We’ve seen that even the canonical exposition of Austrian business cycle theory involved labor, as it must if it is to explain high unemployment. However, the typical Mises/Hayek story focused on malinvestments in physical capital goods, which eventually led to high unemployment in the labor market. The twist O’Driscoll gives is that the original malinvestments during the boom period might themselves be in “human capital.”

Boom Builders

Some of this malinvestment can be tied directly to the housing boom. Just as too many nails and shingles went to Las Vegas and Miami from 2002–06, so did too many human beings move to these cities and spend years developing skills in home construction. When the housing bubble popped, the nails and shingles had been irrevocably devoted to houses that never should have been built, while hundreds of thousands of workers had a difficult-to-modify skill set that never should have been learned.
There was a similar toll in financial services. During the giddy years top-flight students with an aptitude in mathematics were drawn out of physics and other scientific fields and flocked to Wall Street to become rich as “quants.” In retrospect we now realize that some of the brightest minds on the planet had literally spent years working grueling schedules to (in effect) devise various techniques to amplify the financial fallout from an economic downturn. This was hardly an optimal use of scarce labor.

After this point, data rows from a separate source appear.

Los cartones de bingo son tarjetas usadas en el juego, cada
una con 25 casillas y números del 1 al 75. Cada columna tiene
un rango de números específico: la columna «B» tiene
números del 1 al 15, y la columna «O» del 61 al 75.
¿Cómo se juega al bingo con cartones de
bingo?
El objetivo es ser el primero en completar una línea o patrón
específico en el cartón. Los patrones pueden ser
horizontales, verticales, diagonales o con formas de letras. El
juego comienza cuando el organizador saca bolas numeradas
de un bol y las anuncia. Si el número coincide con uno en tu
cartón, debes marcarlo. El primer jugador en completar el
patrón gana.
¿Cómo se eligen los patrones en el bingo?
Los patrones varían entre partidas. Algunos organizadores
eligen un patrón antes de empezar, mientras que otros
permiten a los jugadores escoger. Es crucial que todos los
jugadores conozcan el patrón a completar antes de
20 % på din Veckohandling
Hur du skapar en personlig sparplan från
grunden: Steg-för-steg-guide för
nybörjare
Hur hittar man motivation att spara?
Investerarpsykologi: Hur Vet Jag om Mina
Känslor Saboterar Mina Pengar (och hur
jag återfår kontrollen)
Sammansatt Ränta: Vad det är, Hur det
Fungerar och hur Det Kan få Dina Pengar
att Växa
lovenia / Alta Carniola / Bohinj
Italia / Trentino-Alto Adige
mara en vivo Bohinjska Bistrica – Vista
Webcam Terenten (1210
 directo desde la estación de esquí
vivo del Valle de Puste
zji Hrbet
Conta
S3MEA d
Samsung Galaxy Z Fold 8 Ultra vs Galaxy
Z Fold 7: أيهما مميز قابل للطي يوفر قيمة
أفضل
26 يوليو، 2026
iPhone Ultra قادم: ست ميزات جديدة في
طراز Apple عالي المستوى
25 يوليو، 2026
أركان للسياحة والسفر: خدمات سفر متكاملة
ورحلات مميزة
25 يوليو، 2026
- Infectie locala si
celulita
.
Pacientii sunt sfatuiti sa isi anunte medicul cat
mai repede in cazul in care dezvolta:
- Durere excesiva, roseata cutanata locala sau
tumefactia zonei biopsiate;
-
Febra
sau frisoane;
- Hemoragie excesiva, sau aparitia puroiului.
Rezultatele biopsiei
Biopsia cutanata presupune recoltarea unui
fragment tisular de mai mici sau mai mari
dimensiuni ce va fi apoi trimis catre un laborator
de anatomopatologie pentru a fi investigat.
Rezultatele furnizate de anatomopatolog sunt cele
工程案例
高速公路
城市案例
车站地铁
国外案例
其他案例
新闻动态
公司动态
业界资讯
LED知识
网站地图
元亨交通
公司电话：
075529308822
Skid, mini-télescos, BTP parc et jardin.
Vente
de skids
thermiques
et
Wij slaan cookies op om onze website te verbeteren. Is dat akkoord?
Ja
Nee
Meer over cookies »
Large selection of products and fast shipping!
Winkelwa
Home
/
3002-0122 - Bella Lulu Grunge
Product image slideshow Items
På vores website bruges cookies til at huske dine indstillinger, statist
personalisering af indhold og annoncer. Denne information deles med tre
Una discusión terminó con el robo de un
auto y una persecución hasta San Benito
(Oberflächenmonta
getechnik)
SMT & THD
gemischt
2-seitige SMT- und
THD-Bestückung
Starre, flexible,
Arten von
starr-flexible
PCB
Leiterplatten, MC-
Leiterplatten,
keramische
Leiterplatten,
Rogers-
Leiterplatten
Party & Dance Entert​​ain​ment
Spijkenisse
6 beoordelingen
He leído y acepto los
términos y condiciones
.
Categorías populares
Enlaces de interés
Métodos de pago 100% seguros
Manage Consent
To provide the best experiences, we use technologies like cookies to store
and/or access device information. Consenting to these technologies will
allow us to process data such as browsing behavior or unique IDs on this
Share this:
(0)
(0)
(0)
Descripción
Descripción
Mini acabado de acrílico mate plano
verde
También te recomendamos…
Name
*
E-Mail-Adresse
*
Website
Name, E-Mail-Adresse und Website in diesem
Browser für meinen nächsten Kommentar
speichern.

As O’Driscoll notes, even higher education itself can be viewed as an unsustainable bubble in light of Austrian theory. The false prosperity of the boom years led to large increases in education budgets, fostering erroneous expectations of how many jobs would be available for future Ph.D.s in the “soft sciences” and other fields that do not have a market outside academia.
The Austrian theory of the business cycle shows how monetary disturbances can lead to “real” imbalances in the structure of production. The classical version of the theory focused on malinvestments in physical capital goods, but the theory can easily be amended to include the unsustainable development of human capital. In either case the best government response is to eliminate the subsidies, low-interest loans, and other policies that encourage the very problems under consideration.